Example of load-bearing structure calculation

Let us assume that α (roof inclination angle) = 36°, A (distance between rafters) = 0.8 m, and Lmax (working section of the rafter leg of maximum length) = 2.8 m. First grade pine material is used as beams , which means that Rben = 140 kg/cm².

Cement-sand tiles were chosen to cover the roof, and therefore the weight of the roof is 50 kg/m². The total load (Q) experienced by each square meter is 303 kg/m². And for the construction of the rafter system, beams 5 cm thick are used.

The following computational steps follow from this:

1. Qr=A·Q= 0.8·303=242 kg/m - distributed load per linear meter of rafter beam.
2. H ≥ 9.5·Lmax·sqrt(Qr/B·Rben).
3. H ≥ 9.5 2.8 sqrt(242/5 140).
4. 3.125·Qr·(Lmax)³/B·H³ ≤ 1.
5. 3.125·242·(2.8)³ / 5·(17.5)³= 0.61.
6. H ≥ (approximate height of the rafter section).
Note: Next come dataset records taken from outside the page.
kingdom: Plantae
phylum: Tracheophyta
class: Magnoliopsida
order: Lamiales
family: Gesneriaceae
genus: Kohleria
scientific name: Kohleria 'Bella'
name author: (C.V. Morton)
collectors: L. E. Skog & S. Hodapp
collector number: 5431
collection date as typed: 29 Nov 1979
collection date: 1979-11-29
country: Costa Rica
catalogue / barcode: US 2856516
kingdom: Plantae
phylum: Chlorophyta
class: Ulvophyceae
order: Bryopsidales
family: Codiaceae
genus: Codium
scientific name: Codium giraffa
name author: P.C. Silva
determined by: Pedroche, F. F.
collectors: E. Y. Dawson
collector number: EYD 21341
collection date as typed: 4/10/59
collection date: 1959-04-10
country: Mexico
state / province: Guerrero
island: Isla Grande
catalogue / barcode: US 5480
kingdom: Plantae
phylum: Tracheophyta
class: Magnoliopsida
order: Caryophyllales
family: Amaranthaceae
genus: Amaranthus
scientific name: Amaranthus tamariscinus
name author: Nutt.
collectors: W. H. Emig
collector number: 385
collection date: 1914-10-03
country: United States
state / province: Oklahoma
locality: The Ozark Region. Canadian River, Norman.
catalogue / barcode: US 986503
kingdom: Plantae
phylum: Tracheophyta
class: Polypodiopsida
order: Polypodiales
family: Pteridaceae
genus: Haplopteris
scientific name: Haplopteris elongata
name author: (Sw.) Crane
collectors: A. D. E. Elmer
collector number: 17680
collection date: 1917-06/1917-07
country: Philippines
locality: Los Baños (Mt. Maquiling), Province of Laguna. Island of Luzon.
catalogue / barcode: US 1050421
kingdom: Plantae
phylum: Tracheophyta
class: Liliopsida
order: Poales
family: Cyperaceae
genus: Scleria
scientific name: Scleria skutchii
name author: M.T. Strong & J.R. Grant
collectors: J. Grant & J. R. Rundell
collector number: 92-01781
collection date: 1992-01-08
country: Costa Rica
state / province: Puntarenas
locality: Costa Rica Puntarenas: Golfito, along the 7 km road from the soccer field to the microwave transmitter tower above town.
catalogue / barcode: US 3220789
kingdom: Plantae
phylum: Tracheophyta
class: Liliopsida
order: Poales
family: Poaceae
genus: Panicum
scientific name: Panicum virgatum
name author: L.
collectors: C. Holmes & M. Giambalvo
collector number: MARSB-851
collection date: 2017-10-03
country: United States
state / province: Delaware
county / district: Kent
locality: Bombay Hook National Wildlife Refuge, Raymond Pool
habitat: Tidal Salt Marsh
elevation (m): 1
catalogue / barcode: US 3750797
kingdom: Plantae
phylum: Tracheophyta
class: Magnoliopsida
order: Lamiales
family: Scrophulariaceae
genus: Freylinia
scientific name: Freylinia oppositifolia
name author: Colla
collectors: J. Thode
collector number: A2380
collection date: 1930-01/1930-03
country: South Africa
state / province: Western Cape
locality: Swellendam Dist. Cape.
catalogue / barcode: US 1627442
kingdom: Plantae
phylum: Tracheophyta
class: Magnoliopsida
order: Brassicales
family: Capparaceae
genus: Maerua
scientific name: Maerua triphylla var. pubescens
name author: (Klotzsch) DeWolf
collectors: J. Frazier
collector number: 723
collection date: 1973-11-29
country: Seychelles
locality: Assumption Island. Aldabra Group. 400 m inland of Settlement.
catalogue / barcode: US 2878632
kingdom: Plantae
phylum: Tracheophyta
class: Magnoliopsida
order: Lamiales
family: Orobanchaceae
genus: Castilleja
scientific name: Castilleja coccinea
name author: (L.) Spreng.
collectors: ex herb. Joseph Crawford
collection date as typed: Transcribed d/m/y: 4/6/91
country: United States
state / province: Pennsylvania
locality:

In the table of standard sizes, you need to find a section height of the rafters that is close to 15.6 cm. A suitable parameter is 17.5 cm (with a section width of 5 cm).

This value fully corresponds to the deflection indicator in regulatory documents, and this is proven by the inequality 3.125·Qr·(Lmax)³/B·H³ ≤ 1. Substituting into it the values ​​(3.125·242·(2.8)³ / 5·(17, 5)³), we will find that 0.61< 1. Можно сделать вывод: сечение пиломатериала выбрано верно.

Video: detailed calculation of the rafter system

Calculating the rafter system of a gable roof is a whole complex of calculations. In order for the beams to cope with the task assigned to them, the builder needs to accurately determine the length, quantity and cross-section of the material, find out the load on it and find out what the pitch between the rafters should be.